- [PAGE TEXT]
## Begin
Now it is my turn to apologize for taking a long time.

I think I see the general direction these changes are going in, and it's a
reasonable approach to the unfortunate situation we find ourselves in with
respect to JWT claims vs. OAuth parameters.  In effect, what we're doing is
making a "profile" (for lack of a better term) of JWT, that leverages the
mechanisms and algorithms of JWT but uses a different registry for
interpreting the claims in the token (that is, OAuth Parameters vs. JWT
Claims).  We can tell that this "profile" of JWT is being used because of
the context in which the JWT is transferred/received: if it's the "request"
parameter, that's part of the definition of the OAuth Parameter, and if
it's the result of dereferencing a "request_uri", the
application/oauth.authz.req+jwt media-type clearly indicates how the
contents should be interpreted.

However, the changes in the -20 do not give the reader much of any hint as
to this being what's expected to happen, and that stock RFC 7519 JWT is
*not* what's in use.  So I'd request that we take a close look at how the
document uses "JWT" vs. "JWT encoding" (etc.); add an explicit statement
that while the JWT encoding is in use, the contents are to be interpreted
by interpreting the JWT claims as OAuth Parameters (and not as per the IANA
registry of JWT claims); and add some discussion (similar to the above)
about how the application context makes it unambiguous whether the
JWT-encoded claims are standard JWT claims or OAuth Parmaters as per this
document.

With respect to my second ("discuss discuss") point, Nat and I did have a
discussion in-person and I accept that there may be some scenarios in which
skipping the authorization dialogue is appropriate, so the example can
remain.


Moving on from my Discuss position, I do get the sense from the ongoing
discussion on the list that there's not clear agreement about the current
formulation that requires all parameters (but "request" and "request_uri")
to be in the JAR, especially with respect to "client_id" that might be
needed to unpack the JAR in some cases!  So I'm not sure whether the WG
wants to bring the document back to the WG to iron out those issues before
it returns to the IESG.  I'm a little reluctant to switch my position to
"No Objection" until we have a clearer picture of what the WG wants to do
on this front -- in my understanding, we can't really publish the document
without at least some solution ("client_id") for the encrypted-request
key-lookup case.

Thanks,

Ben


On Sun, Oct 27, 2019 at 10:12:50AM +0100, Nat Sakimura wrote:
> Hi
> 
> Took a long time but finally all the changes needed to resolve the DISCUSS
> comments are (hopefully) applied as -20.
> 
> There is one change that impacts the process: the draft now has IANA
> request so it needs to be referred back to IANA.
> 
> The IETF datatracker status page for this draft is:
> datatracker.ietf.org/doc/draft-ietf-oauth-jwsreq/
> 
> Best,
> 
> Nat Sakimura
> 
> 2019年7月3日(水) 4:21 Benjamin Kaduk via Datatracker <noreply@ietf.org>rg>:
> 
> > Benjamin Kaduk has entered the following ballot position for
> > draft-ietf-oauth-jwsreq-19: Discuss
> >
> > When responding, please keep the subject line intact and reply to all
> > email addresses included in the To and CC lines. (Feel free to cut this
> > introductory paragraph, however.)
> >
> >
> > Please refer to https://www.ietf.org/iesg/statement/discuss-criteria.html
> > for more information about IESG DISCUSS and COMMENT positions.
## End
- [EXERCISE REQUIREMENTS] In the email about the OAuth draft, which change in -20 does Nat Sakimura say affects the process?

[Records from a dataset]
## Begin
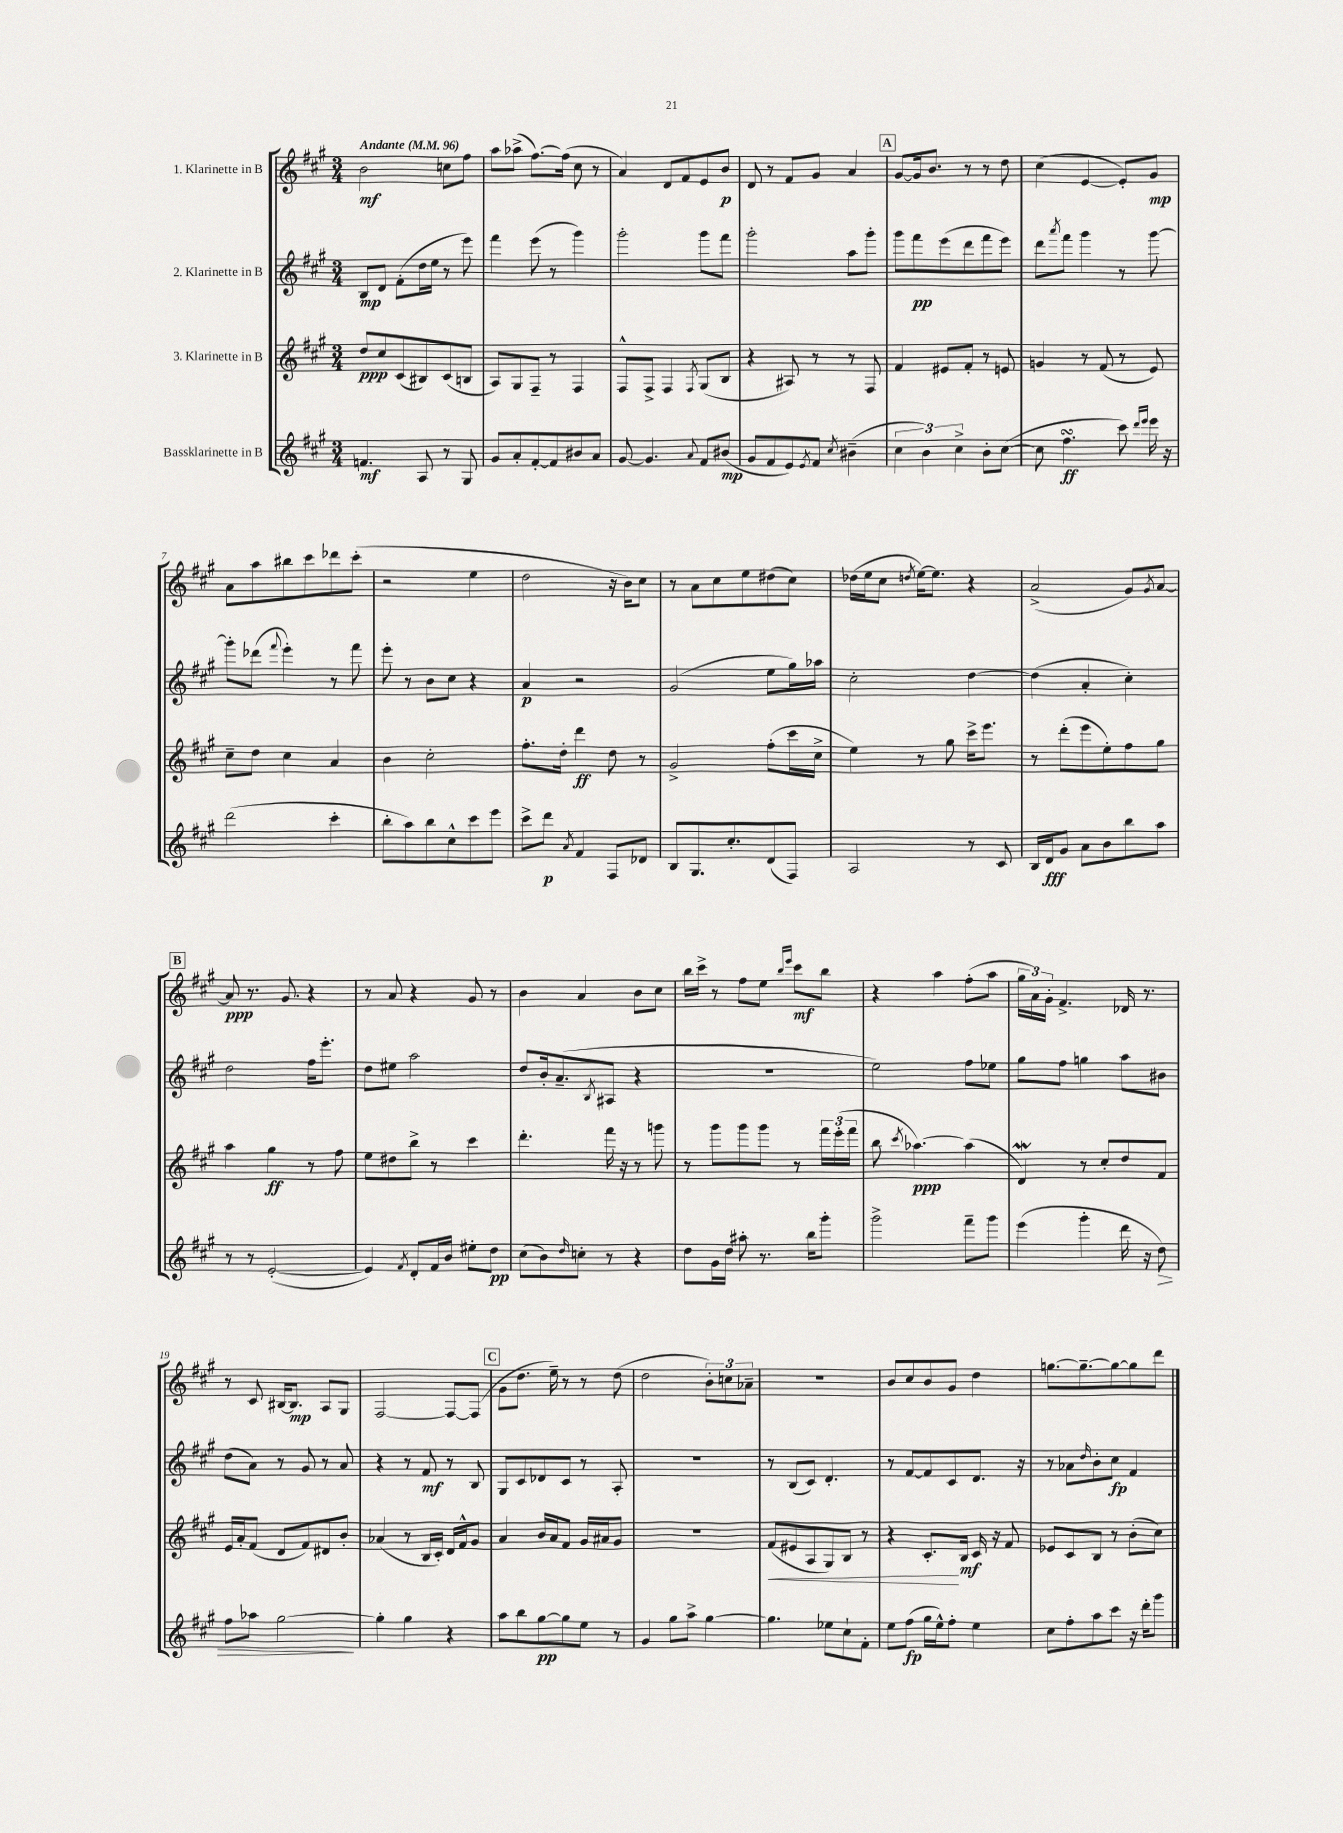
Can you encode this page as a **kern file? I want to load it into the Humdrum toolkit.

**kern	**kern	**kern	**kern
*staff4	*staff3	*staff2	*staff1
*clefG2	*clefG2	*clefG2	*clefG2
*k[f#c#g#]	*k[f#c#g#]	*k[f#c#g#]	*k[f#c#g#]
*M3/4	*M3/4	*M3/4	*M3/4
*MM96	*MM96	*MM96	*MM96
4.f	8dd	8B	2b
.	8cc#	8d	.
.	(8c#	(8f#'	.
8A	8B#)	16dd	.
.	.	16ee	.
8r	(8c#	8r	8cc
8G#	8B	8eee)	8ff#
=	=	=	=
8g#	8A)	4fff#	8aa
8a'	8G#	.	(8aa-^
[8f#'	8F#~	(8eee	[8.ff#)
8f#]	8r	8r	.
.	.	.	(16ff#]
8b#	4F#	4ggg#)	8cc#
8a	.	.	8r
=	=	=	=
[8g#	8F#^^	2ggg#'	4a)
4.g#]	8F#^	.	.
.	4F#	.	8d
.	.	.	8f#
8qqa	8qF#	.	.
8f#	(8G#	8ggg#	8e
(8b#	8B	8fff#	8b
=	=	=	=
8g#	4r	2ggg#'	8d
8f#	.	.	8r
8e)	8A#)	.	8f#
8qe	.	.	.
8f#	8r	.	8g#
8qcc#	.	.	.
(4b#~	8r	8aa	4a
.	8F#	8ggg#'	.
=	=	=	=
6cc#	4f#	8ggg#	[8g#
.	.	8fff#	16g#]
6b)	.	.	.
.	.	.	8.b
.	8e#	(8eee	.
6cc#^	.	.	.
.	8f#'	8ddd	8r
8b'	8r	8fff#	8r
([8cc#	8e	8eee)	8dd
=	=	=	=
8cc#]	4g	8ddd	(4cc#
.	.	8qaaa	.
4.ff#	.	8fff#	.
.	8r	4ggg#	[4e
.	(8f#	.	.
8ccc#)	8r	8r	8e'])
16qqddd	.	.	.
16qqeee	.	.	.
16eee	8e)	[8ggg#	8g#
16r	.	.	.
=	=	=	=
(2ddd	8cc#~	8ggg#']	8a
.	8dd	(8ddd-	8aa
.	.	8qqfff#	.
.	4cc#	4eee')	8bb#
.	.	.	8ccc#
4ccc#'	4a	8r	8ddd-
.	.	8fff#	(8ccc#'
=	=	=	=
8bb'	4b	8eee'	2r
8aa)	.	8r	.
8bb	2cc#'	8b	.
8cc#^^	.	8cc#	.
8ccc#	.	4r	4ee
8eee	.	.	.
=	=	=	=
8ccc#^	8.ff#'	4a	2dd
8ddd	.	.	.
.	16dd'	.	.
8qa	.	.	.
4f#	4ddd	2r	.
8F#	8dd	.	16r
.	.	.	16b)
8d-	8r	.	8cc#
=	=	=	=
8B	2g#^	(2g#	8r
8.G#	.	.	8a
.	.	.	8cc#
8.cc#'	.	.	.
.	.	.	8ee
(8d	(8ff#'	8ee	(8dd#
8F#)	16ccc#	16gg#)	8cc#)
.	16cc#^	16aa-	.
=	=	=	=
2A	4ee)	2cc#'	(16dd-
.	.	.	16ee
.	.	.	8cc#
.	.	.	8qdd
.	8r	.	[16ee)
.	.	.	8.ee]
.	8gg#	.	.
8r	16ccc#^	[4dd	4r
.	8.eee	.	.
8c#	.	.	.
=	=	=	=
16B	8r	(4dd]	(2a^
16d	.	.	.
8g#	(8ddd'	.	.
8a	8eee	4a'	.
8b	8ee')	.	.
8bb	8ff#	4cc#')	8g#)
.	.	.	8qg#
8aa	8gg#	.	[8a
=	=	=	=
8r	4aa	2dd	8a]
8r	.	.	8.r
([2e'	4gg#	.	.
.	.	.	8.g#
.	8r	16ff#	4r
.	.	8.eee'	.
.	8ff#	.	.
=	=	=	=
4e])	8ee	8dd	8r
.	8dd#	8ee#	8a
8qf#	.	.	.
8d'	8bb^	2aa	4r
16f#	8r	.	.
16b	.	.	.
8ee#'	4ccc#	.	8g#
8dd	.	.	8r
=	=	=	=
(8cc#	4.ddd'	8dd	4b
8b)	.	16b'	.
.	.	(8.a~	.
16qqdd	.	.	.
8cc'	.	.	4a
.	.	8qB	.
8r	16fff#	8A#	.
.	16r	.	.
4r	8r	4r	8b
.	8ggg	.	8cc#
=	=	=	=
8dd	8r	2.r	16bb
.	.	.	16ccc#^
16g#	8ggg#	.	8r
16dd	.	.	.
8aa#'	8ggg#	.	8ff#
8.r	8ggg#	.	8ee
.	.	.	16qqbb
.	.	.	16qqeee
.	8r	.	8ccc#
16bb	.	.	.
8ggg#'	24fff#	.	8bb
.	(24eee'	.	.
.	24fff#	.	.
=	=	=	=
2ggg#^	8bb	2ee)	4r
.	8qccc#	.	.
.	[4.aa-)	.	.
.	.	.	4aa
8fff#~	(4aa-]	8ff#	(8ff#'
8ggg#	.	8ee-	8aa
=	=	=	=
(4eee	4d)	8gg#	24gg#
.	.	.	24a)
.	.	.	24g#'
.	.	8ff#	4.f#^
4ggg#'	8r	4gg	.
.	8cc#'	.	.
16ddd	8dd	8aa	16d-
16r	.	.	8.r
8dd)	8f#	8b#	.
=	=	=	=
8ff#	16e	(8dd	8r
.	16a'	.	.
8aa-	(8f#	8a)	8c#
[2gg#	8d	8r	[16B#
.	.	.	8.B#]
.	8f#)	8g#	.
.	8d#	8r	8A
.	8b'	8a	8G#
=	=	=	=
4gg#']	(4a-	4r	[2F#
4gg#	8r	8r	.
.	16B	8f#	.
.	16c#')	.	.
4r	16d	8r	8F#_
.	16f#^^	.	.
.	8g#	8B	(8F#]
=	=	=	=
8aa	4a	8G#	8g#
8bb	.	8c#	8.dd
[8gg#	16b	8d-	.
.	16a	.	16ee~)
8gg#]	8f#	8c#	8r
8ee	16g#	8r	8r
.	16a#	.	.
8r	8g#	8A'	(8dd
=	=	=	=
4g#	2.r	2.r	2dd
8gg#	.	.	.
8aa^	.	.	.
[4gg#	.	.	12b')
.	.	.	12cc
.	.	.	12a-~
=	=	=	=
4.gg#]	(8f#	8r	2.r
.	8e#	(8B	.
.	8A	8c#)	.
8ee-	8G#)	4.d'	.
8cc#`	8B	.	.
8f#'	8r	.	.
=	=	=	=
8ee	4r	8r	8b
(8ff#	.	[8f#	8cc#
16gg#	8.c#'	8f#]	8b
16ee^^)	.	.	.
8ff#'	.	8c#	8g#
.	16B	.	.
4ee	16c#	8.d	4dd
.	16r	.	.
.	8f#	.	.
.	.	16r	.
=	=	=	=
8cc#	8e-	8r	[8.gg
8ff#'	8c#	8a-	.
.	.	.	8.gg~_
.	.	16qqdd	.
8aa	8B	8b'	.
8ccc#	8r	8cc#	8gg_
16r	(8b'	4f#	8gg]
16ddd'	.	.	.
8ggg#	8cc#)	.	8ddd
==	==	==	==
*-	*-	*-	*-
## End
## Begin
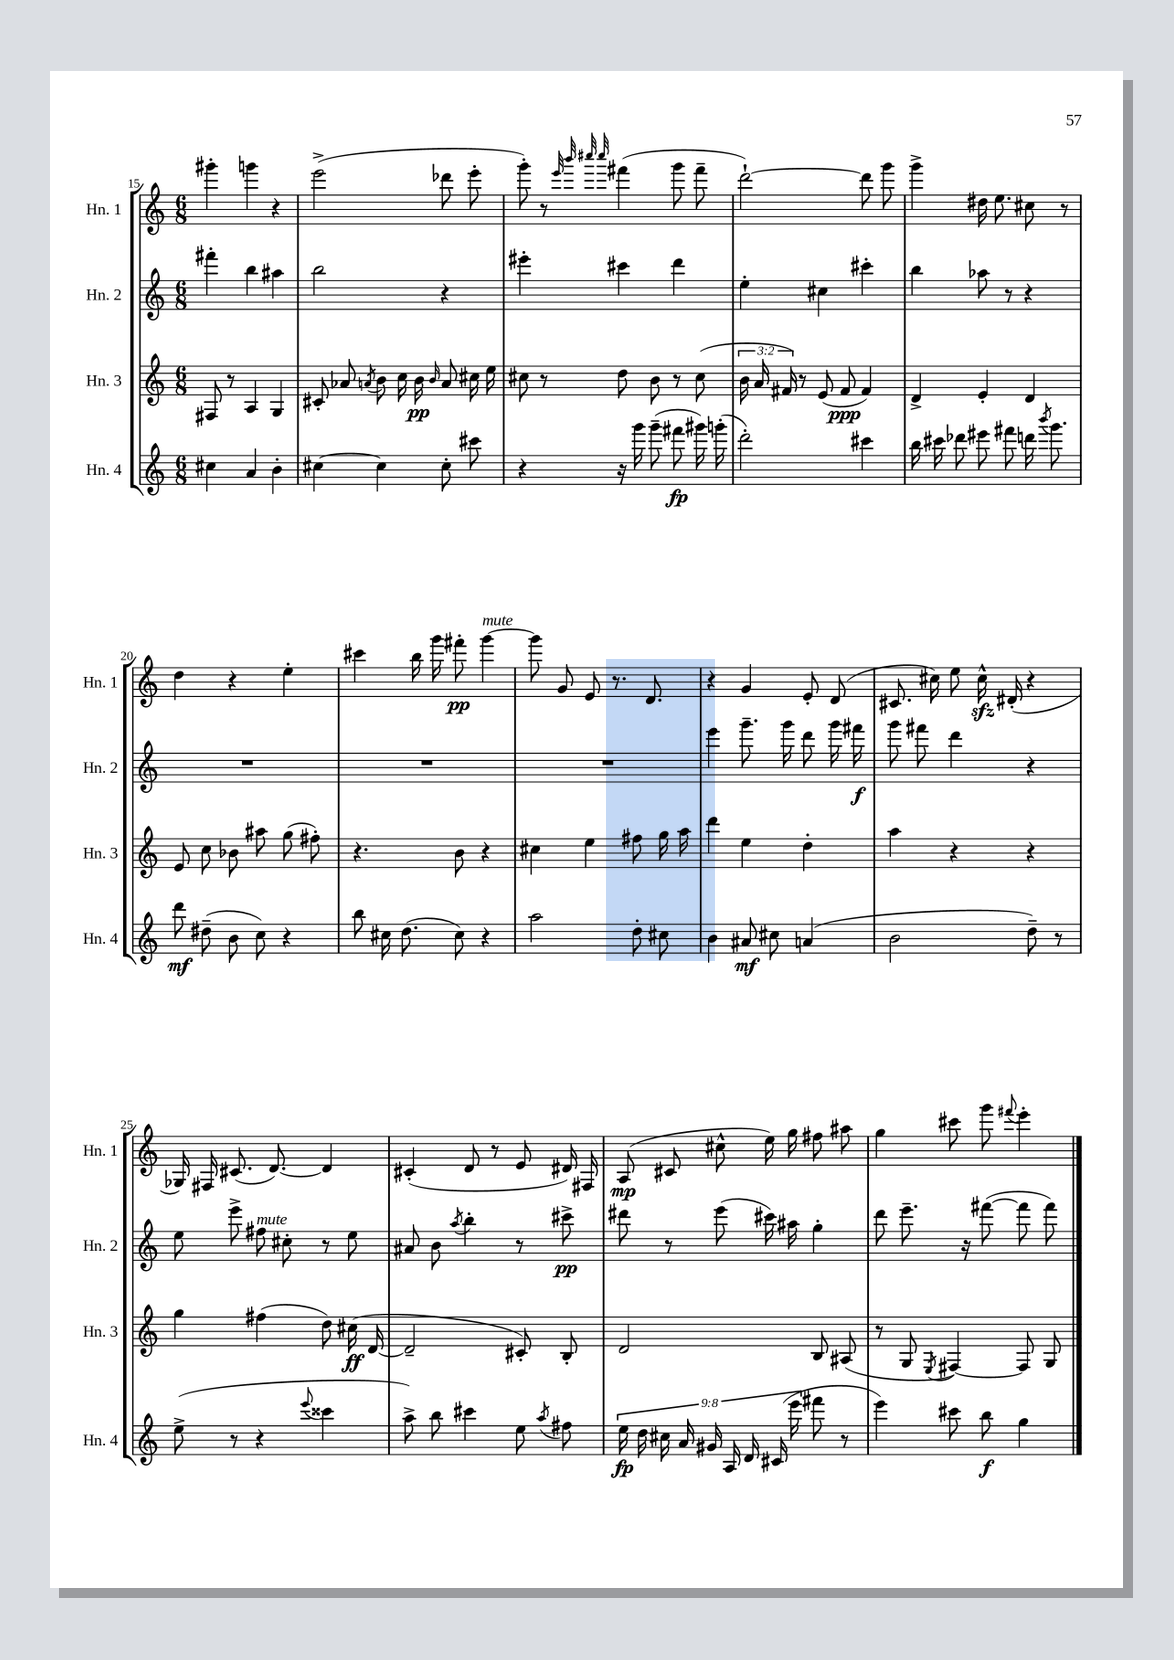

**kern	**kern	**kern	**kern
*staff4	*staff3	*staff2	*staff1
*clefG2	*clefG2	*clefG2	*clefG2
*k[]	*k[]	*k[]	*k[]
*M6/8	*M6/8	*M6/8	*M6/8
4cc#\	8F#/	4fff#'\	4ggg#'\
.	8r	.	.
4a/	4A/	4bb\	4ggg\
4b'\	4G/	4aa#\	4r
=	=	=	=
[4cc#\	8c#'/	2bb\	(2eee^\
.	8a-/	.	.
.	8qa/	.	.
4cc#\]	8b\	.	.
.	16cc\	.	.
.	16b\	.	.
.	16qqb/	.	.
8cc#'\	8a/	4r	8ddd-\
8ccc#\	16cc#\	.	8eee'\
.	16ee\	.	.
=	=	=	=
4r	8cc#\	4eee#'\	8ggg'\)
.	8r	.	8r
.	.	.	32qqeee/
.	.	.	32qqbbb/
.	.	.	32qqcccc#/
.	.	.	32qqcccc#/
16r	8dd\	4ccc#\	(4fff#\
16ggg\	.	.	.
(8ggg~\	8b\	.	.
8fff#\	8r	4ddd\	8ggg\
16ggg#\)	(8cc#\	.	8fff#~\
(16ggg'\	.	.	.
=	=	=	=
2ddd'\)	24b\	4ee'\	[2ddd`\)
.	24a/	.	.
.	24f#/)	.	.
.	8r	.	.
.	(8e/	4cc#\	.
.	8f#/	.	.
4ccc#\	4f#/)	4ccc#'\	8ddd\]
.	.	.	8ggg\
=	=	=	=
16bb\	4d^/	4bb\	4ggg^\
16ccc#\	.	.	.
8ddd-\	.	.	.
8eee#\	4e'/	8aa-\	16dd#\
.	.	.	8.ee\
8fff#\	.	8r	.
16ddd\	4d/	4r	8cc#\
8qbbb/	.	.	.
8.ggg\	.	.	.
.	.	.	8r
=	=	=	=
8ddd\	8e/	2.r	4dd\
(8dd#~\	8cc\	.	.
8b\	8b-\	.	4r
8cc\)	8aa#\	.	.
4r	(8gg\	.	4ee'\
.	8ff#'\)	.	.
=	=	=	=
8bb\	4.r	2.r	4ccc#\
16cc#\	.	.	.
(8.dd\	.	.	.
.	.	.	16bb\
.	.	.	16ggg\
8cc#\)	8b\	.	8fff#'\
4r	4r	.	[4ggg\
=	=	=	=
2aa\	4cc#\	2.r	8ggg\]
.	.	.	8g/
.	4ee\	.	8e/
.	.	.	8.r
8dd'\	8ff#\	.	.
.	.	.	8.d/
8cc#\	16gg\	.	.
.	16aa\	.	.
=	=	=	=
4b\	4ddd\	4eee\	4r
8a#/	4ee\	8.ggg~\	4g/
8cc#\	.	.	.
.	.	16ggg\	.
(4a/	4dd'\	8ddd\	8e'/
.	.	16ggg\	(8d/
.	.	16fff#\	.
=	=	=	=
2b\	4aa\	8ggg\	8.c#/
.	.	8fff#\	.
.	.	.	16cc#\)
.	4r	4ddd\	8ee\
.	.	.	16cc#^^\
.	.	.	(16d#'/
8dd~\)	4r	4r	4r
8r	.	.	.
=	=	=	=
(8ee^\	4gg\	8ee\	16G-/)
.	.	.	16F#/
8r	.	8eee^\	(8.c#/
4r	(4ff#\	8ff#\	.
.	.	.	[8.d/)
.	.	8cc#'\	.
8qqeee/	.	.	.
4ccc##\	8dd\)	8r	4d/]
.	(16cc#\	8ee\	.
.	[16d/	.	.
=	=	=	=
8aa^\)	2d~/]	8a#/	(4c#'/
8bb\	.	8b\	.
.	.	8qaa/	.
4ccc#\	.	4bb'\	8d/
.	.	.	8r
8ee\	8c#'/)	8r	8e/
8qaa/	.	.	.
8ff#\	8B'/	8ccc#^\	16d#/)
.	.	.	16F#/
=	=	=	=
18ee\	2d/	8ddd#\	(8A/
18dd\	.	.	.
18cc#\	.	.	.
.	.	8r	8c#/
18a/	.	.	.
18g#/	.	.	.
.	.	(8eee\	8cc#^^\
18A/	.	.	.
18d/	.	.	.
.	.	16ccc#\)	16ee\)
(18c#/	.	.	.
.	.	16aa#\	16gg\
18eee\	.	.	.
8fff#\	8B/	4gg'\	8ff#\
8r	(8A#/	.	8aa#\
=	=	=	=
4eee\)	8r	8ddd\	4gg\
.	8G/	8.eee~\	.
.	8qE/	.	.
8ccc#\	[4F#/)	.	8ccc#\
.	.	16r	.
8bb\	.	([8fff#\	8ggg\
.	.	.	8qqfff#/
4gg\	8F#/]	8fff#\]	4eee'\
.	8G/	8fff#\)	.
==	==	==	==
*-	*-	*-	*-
## End
- [RESULT] The draft now has an IANA request, so it needs to be referred back to IANA.